# Dataset entries
*-*-*

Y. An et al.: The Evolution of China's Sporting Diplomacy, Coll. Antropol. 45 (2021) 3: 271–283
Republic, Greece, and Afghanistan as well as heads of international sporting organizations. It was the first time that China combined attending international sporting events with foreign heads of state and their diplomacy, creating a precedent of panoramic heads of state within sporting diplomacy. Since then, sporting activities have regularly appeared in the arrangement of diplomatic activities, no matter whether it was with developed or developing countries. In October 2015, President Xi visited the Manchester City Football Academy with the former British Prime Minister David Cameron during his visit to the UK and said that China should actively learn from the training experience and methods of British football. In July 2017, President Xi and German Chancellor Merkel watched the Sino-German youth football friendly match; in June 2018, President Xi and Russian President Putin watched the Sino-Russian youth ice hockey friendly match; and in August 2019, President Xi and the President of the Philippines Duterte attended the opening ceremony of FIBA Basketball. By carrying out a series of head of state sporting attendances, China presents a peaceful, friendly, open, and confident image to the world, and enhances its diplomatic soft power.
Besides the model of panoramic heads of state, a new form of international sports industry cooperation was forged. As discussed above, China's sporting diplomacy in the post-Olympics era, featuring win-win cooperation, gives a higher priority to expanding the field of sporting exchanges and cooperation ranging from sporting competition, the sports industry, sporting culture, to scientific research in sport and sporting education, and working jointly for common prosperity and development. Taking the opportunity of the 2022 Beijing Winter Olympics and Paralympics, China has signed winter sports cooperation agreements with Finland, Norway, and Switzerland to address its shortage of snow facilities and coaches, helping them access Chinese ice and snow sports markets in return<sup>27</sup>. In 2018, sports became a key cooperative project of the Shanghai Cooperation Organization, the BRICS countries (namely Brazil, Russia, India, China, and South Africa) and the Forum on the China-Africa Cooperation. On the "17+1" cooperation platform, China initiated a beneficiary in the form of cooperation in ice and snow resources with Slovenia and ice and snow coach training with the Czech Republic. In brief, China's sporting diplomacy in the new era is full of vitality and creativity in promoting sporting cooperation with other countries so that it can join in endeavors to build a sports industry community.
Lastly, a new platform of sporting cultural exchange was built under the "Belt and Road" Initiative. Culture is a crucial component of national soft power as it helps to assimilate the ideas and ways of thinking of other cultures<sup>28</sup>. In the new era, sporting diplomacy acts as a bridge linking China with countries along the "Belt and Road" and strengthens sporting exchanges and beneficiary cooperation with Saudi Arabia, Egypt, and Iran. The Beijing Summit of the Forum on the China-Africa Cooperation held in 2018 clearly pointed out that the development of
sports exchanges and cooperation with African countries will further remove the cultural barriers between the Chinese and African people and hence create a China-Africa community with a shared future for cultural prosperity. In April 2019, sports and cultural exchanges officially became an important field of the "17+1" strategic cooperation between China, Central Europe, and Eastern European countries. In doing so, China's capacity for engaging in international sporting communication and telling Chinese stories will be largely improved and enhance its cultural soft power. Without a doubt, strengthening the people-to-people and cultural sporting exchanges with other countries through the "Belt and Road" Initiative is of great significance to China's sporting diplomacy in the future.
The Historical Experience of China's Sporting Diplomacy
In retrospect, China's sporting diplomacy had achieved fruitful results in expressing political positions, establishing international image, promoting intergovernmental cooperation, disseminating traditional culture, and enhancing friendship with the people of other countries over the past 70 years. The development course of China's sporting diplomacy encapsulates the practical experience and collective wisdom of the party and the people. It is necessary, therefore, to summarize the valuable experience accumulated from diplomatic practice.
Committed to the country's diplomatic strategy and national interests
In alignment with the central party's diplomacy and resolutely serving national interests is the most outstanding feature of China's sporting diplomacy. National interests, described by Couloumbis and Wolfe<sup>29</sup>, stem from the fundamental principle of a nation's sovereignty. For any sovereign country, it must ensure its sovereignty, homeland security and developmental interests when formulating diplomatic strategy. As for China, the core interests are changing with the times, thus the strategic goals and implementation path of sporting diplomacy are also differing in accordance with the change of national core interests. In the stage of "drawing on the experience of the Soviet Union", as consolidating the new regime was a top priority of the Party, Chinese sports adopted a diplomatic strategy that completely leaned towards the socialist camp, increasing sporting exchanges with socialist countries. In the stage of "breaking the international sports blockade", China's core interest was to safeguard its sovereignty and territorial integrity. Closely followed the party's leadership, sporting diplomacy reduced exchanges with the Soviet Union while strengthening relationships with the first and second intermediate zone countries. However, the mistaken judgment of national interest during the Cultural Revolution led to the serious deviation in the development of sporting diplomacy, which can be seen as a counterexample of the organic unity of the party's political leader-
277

*-*-*

# Task requirements
Every record above belongs in the answer, reproduced exactly.

# Result for this exercise
Y. An et al.: The Evolution of China's Sporting Diplomacy, Coll. Antropol. 45 (2021) 3: 271–283
Republic, Greece, and Afghanistan as well as heads of international sporting organizations. It was the first time that China combined attending international sporting events with foreign heads of state and their diplomacy, creating a precedent of panoramic heads of state within sporting diplomacy. Since then, sporting activities have regularly appeared in the arrangement of diplomatic activities, no matter whether it was with developed or developing countries. In October 2015, President Xi visited the Manchester City Football Academy with the former British Prime Minister David Cameron during his visit to the UK and said that China should actively learn from the training experience and methods of British football. In July 2017, President Xi and German Chancellor Merkel watched the Sino-German youth football friendly match; in June 2018, President Xi and Russian President Putin watched the Sino-Russian youth ice hockey friendly match; and in August 2019, President Xi and the President of the Philippines Duterte attended the opening ceremony of FIBA Basketball. By carrying out a series of head of state sporting attendances, China presents a peaceful, friendly, open, and confident image to the world, and enhances its diplomatic soft power.
Besides the model of panoramic heads of state, a new form of international sports industry cooperation was forged. As discussed above, China's sporting diplomacy in the post-Olympics era, featuring win-win cooperation, gives a higher priority to expanding the field of sporting exchanges and cooperation ranging from sporting competition, the sports industry, sporting culture, to scientific research in sport and sporting education, and working jointly for common prosperity and development. Taking the opportunity of the 2022 Beijing Winter Olympics and Paralympics, China has signed winter sports cooperation agreements with Finland, Norway, and Switzerland to address its shortage of snow facilities and coaches, helping them access Chinese ice and snow sports markets in return<sup>27</sup>. In 2018, sports became a key cooperative project of the Shanghai Cooperation Organization, the BRICS countries (namely Brazil, Russia, India, China, and South Africa) and the Forum on the China-Africa Cooperation. On the "17+1" cooperation platform, China initiated a beneficiary in the form of cooperation in ice and snow resources with Slovenia and ice and snow coach training with the Czech Republic. In brief, China's sporting diplomacy in the new era is full of vitality and creativity in promoting sporting cooperation with other countries so that it can join in endeavors to build a sports industry community.
Lastly, a new platform of sporting cultural exchange was built under the "Belt and Road" Initiative. Culture is a crucial component of national soft power as it helps to assimilate the ideas and ways of thinking of other cultures<sup>28</sup>. In the new era, sporting diplomacy acts as a bridge linking China with countries along the "Belt and Road" and strengthens sporting exchanges and beneficiary cooperation with Saudi Arabia, Egypt, and Iran. The Beijing Summit of the Forum on the China-Africa Cooperation held in 2018 clearly pointed out that the development of
sports exchanges and cooperation with African countries will further remove the cultural barriers between the Chinese and African people and hence create a China-Africa community with a shared future for cultural prosperity. In April 2019, sports and cultural exchanges officially became an important field of the "17+1" strategic cooperation between China, Central Europe, and Eastern European countries. In doing so, China's capacity for engaging in international sporting communication and telling Chinese stories will be largely improved and enhance its cultural soft power. Without a doubt, strengthening the people-to-people and cultural sporting exchanges with other countries through the "Belt and Road" Initiative is of great significance to China's sporting diplomacy in the future.
The Historical Experience of China's Sporting Diplomacy
In retrospect, China's sporting diplomacy had achieved fruitful results in expressing political positions, establishing international image, promoting intergovernmental cooperation, disseminating traditional culture, and enhancing friendship with the people of other countries over the past 70 years. The development course of China's sporting diplomacy encapsulates the practical experience and collective wisdom of the party and the people. It is necessary, therefore, to summarize the valuable experience accumulated from diplomatic practice.
Committed to the country's diplomatic strategy and national interests
In alignment with the central party's diplomacy and resolutely serving national interests is the most outstanding feature of China's sporting diplomacy. National interests, described by Couloumbis and Wolfe<sup>29</sup>, stem from the fundamental principle of a nation's sovereignty. For any sovereign country, it must ensure its sovereignty, homeland security and developmental interests when formulating diplomatic strategy. As for China, the core interests are changing with the times, thus the strategic goals and implementation path of sporting diplomacy are also differing in accordance with the change of national core interests. In the stage of "drawing on the experience of the Soviet Union", as consolidating the new regime was a top priority of the Party, Chinese sports adopted a diplomatic strategy that completely leaned towards the socialist camp, increasing sporting exchanges with socialist countries. In the stage of "breaking the international sports blockade", China's core interest was to safeguard its sovereignty and territorial integrity. Closely followed the party's leadership, sporting diplomacy reduced exchanges with the Soviet Union while strengthening relationships with the first and second intermediate zone countries. However, the mistaken judgment of national interest during the Cultural Revolution led to the serious deviation in the development of sporting diplomacy, which can be seen as a counterexample of the organic unity of the party's political leader-
277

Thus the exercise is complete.